Теперь я хочу обратиться к тебе, моя Фло, к тебе, моя Каро, к тебе, мой Титу, к вам, мои папа и мама. Вы со мной, в моем сердце, и это ваше незримое присутствие дает мне силы говорить с вами. Вам известно все, и если кто-то может меня простить, то это вы. Я прошу у вас прощения. Простите меня за то, что я разрушил ваши жизни, простите, что так и не сказал вам правды. Ведь ты, моя Фло, такая умная, добрая, милосердная, я уверен, что ты могла бы меня простить. Простите за то, что я не мог решиться причинить вам боль. Я знал, что не смогу жить без вас, и все же сегодня я еще жив и обещаю вам, что буду жить, как смогу, покуда будет угодно Богу, если только те, кто страдает из-за меня, не захотят, чтобы я своей смертью облегчил их муку. Я знаю, что вы поможете мне найти в жизни путь истины. Между нами было много, очень много любви. Я и дальше буду истинно любить вас. Простите меня все, кто может простить. Простите и те, кто не сможет простить никогда.

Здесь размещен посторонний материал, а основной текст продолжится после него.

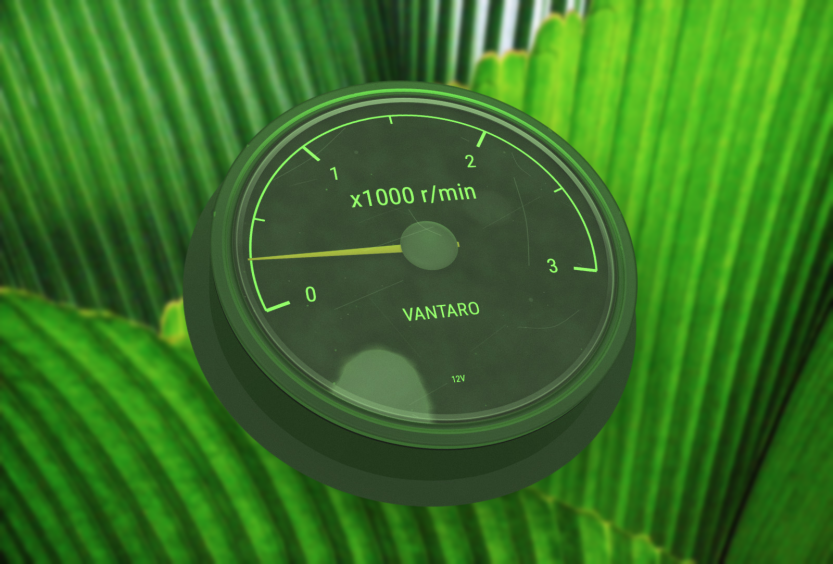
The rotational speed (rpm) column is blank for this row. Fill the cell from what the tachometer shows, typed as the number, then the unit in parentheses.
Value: 250 (rpm)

Благодарю вас, госпожа судья».

После пятичасового совещания Жан-Клод Роман был приговорен к пожизненному лишению свободы и двадцати двум годам тюремного заключения. Он вышел из тюрьмы в 2019 году, в возрасте шестидесяти пяти лет.

* * *

Париж, 21 ноября 1996

Уважаемый Жан-Клод Роман,

Три месяца назад я снова начал писать. Трудности у меня возникли не с информацией, как я предполагал вначале. Мне трудно определить свое место по отношению к Вашей истории. Принимаясь за работу, я думал, что смогу не столкнуться с этой проблемой, собрав воедино все, что знаю, и постаравшись остаться объективным. Но объективность в таком деле – это самообман. Мне необходима была точка зрения. Я повидался с вашим другом Люком и попросил его рассказать мне, как он и его семья пережили те дни после трагедии и разоблачения. Я написал это, попытавшись влезть в его шкуру, – бессовестный поступок с моей стороны, тем более что он попросил меня не выводить его в книге под настоящим именем, – но очень скоро понял, что не смогу это сделать чисто технически, да и не имею морального права (в данном случае это совпадает) придерживаться его точки зрения. Поэтому предложение, которое Вы сделали мне полушутя в Вашем последнем письме, – избрать точку зрения ваших сменявших друг друга все эти годы собак – меня не только позабавило, но и убедило в том, что Вам знакома эта трудность. Знакома, вероятно, даже лучше, чем мне, ибо это и есть цель того умственного и духовного труда, к которому приступили Вы: докопаться до себя, заполнить этот пробел, который столько лет ширился на месте того, кто в Вас должен говорить «Я». Разумеется, я не стану говорить за Вас от первого лица, но в таком случае мне остается говорить «Я» только от своего собственного. От своего имени, не прячась за очевидца, реального или вымышленного, и не прикрываясь лоскутным одеялом из сведений, претендующих на объективность, рассказать то, что в вашей истории интересно лично мне и находит отклик в моей жизни. Но я не могу. Слова не даются, и «Я» звучит фальшиво. Так что я решил отложить эту работу: она еще не созрела. Но мне бы не хотелось, чтобы из-за этого прервалась наша с Вами переписка. Честно говоря, мне будет даже легче писать Вам и, наверное, мы лучше поймем друг друга после того, как я отложу этот замысел, в котором у каждого из нас был свой интерес: без него будет как-то свободнее…

Вильфранш-сюр-Сон, 10 декабря 1996

Уважаемый Эммануэль Каррер,

Я прекрасно понимаю, в каком Вы положении. Ценю Вашу искренность и мужество: проделав такую большую работу, Вы сочли за лучшее смириться с неудачей, чем ограничиться журналистским изложением, не отвечавшим Вашему замыслу.